Galuppo Larry D, Kamau Sarah W, Steitz Benedikt, Hassa Paul O, Hilbe Monika, Vaughan Lloyd, Koch Sabine, Fink-Petri Alke, Hofman Margarethe, Hofman Heinrich, Hottiger Michael O, von Rechenberg Brigitte
Musculoskeletal Research Unit, Equine Hospital, Vetsuisse Faculty, University of Zurich, Zurich, Switzerland.
J Nanosci Nanotechnol. 2006 Sep-Oct;6(9-10):2841-52. doi: 10.1166/jnn.2006.481.
This study evaluated in vivo gene delivery and subsequent gene expression within cells of the synovium in the presence of static and pulsating magnetic field application following intraarticular injection of superparamagnetic iron oxide nanoparticles linked to plasmids containing reporter genes encoding for fluorescent proteins. Plasmids encoding genes for either green fluorescent protein or red fluorescent protein were bound to superparamagnetic nanoparticles coated with polyethyleneimine. Larger (200-250 nm) and smaller (50 nm) nanoparticles were compared to evaluate the effects of size on transfection efficiency as well as any associated intraarticular reaction. Comparisons between groups were evaluated at 24, 72, and 120 h time periods. Inflammatory response was mild to moderate for all injected particles, but was present in the majority of synovial membrane samples evaluated. Larger particles tended to be associated with more inflammation than smaller ones. Nevertheless, intraarticular application of both experimental and control nanoparticles were well tolerated clinically. Gene expression as determined by observation of either green or red intracellular fluorescence was difficult to assess by both epifluorescent light, and confocal microscopy. An insufficient concentration of nanoparticles in relation to joint volume likely resulted in a limited number of samples with positive evidence of iron staining and with suspected positive evidence of cells expressing fluorescent proteins. Our results indicate that intraarticular administration of functionalized superparamagnetic iron oxide nanoparticles resulted in a mild to moderate synovitis and there was in conclusive evidence of gene expression. Further research is warranted to determine the best and most effective reporter assay for assessment of the in vivo gene delivery into the joints. In addition, the best suited concentration and size of nanoparticles, which will optimize gene delivery and expression, while minimizing intraarticular inflammation, needs to be determined.

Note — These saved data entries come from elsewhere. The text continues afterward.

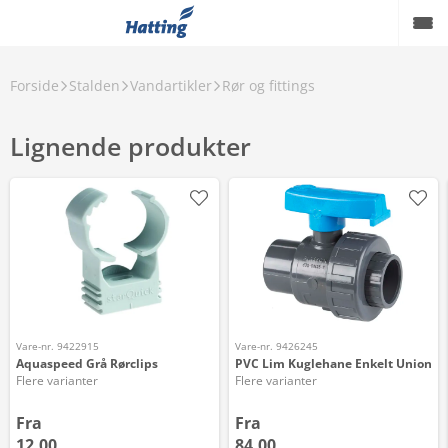
Forside
Stalden
Vandartikler
Rør og fittings
Lignende produkter
Vare-nr. 9422915
Vare-nr. 9426245
Aquaspeed Grå Rørclips
PVC Lim Kuglehane Enkelt Union
Flere varianter
Flere varianter
Fra
Fra
12,00
84,00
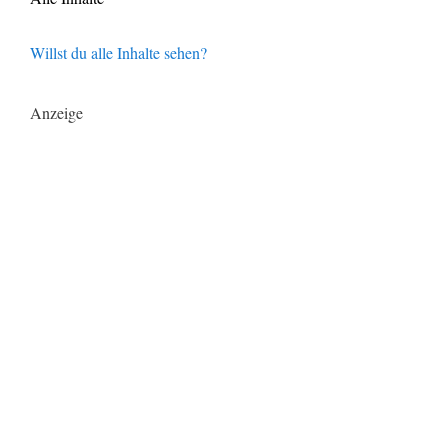
Willst du alle Inhalte sehen?
Anzeige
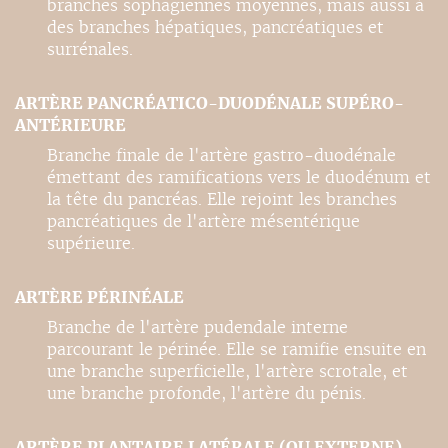
branches sophagiennes moyennes, mais aussi à
des branches hépatiques, pancréatiques et
surrénales.
ARTÈRE PANCRÉATICO-DUODÉNALE SUPÉRO-
ANTÉRIEURE
Branche finale de l'artère gastro-duodénale
émettant des ramifications vers le duodénum et
la tête du pancréas. Elle rejoint les branches
pancréatiques de l'artère mésentérique
supérieure.
ARTÈRE PÉRINÉALE
Branche de l'artère pudendale interne
parcourant le périnée. Elle se ramifie ensuite en
une branche superficielle, l'artère scrotale, et
une branche profonde, l'artère du pénis.
ARTÈRE PLANTAIRE LATÉRALE (OU EXTERNE)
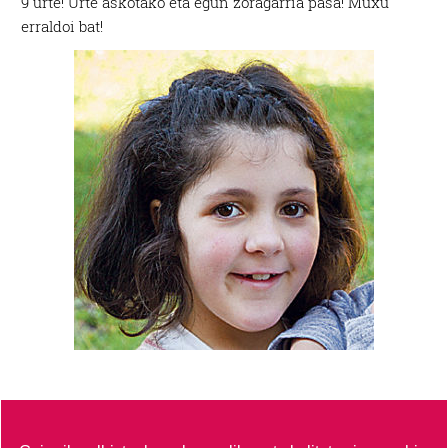
9 urte! Urte askotako eta egun zoragarria pasa! Muxu
erraldoi bat!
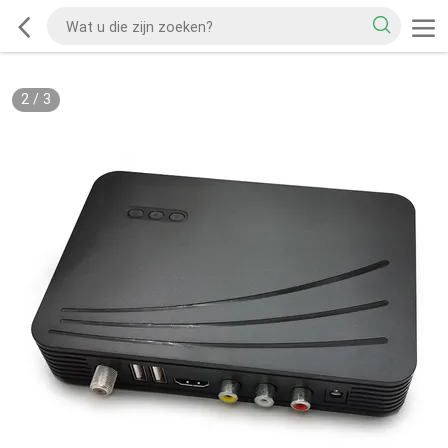
2
/
3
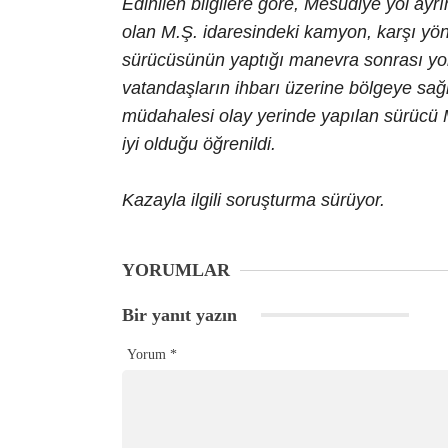
Edinilen bilgilere göre, Mesudiye yol ayr
olan M.Ş. idaresindeki kamyon, karşı yö
sürücüsünün yaptığı manevra sonrası yo
vatandaşların ihbarı üzerine bölgeye sağlı
müdahalesi olay yerinde yapılan sürücü M
iyi olduğu öğrenildi.
Kazayla ilgili soruşturma sürüyor.
YORUMLAR
Bir yanıt yazın
Yorum
*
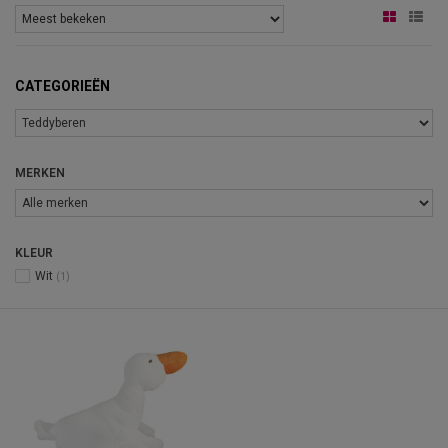
CATEGORIEËN
MERKEN
KLEUR
Wit
(1)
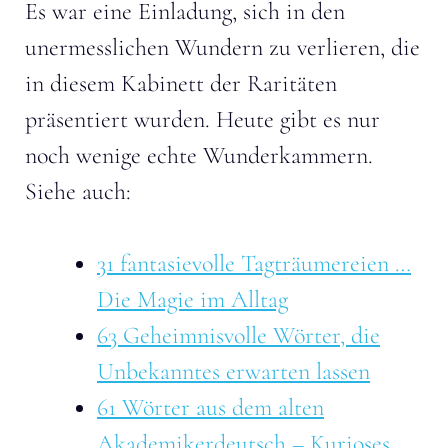
Es war eine Einladung, sich in den
unermesslichen Wundern zu verlieren, die
in diesem Kabinett der Raritäten
präsentiert wurden. Heute gibt es nur
noch wenige echte Wunderkammern.
Siehe auch:
31 fantasievolle Tagträumereien …
Die Magie im Alltag
63 Geheimnisvolle Wörter, die
Unbekanntes erwarten lassen
61 Wörter aus dem alten
Akademikerdeutsch – Kurioses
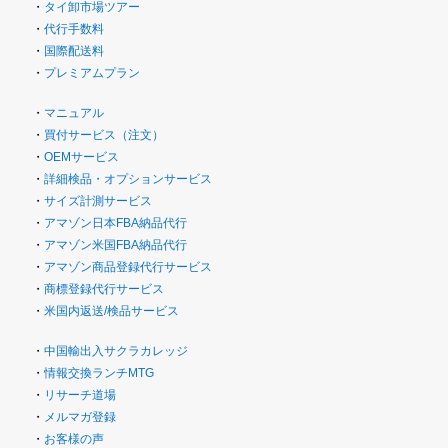
・
タイ卸市場ツアー
・
代行手数料
・
国際配送料
・
プレミアムプラン
・
マニュアル
・
買付サービス（注文）
・
OEMサービス
・
詳細検品・オプションサービス
・
サイズ計測サービス
・
アマゾン日本FBA納品代行
・
アマゾン米国FBA納品代行
・
アマゾン商品登録代行サービス
・
商標登録代行サービス
・
米国内返送/検品サービス
・
中国輸出入サクラカレッジ
・
情報交換ランチMTG
・
リサーチ道場
・
メルマガ登録
・
お客様の声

本研究评估了在关节腔内注射与含有编码荧光蛋白的报告基因的质粒相连的超顺磁性氧化铁纳米颗粒后,在静态和脉动磁场作用下,体内基因传递以及滑膜细胞内随后的基因表达情况。编码绿色荧光蛋白或红色荧光蛋白的基因的质粒与涂有聚乙烯亚胺的超顺磁性纳米颗粒结合。比较了较大(200 - 250 nm)和较小(50 nm)的纳米颗粒,以评估尺寸对转染效率以及任何相关关节内反应的影响。在24、72和120小时时间段对各组进行比较评估。所有注射颗粒的炎症反应均为轻度至中度,但在所评估的大多数滑膜样本中均存在。较大颗粒比较小颗粒往往与更多炎症相关。然而,实验性和对照纳米颗粒的关节内应用在临床上耐受性良好。通过落射荧光和共聚焦显微镜观察确定的细胞内绿色或红色荧光所反映的基因表达难以评估。纳米颗粒相对于关节体积的浓度不足,可能导致有铁染色阳性证据以及疑似表达荧光蛋白细胞阳性证据的样本数量有限。我们的结果表明,关节腔内给予功能化超顺磁性氧化铁纳米颗粒会导致轻度至中度滑膜炎,且基因表达的证据尚无定论。有必要进一步研究以确定评估体内基因传递至关节的最佳且最有效的报告基因检测方法。此外,需要确定最适合的纳米颗粒浓度和尺寸,以优化基因传递和表达,同时将关节内炎症降至最低。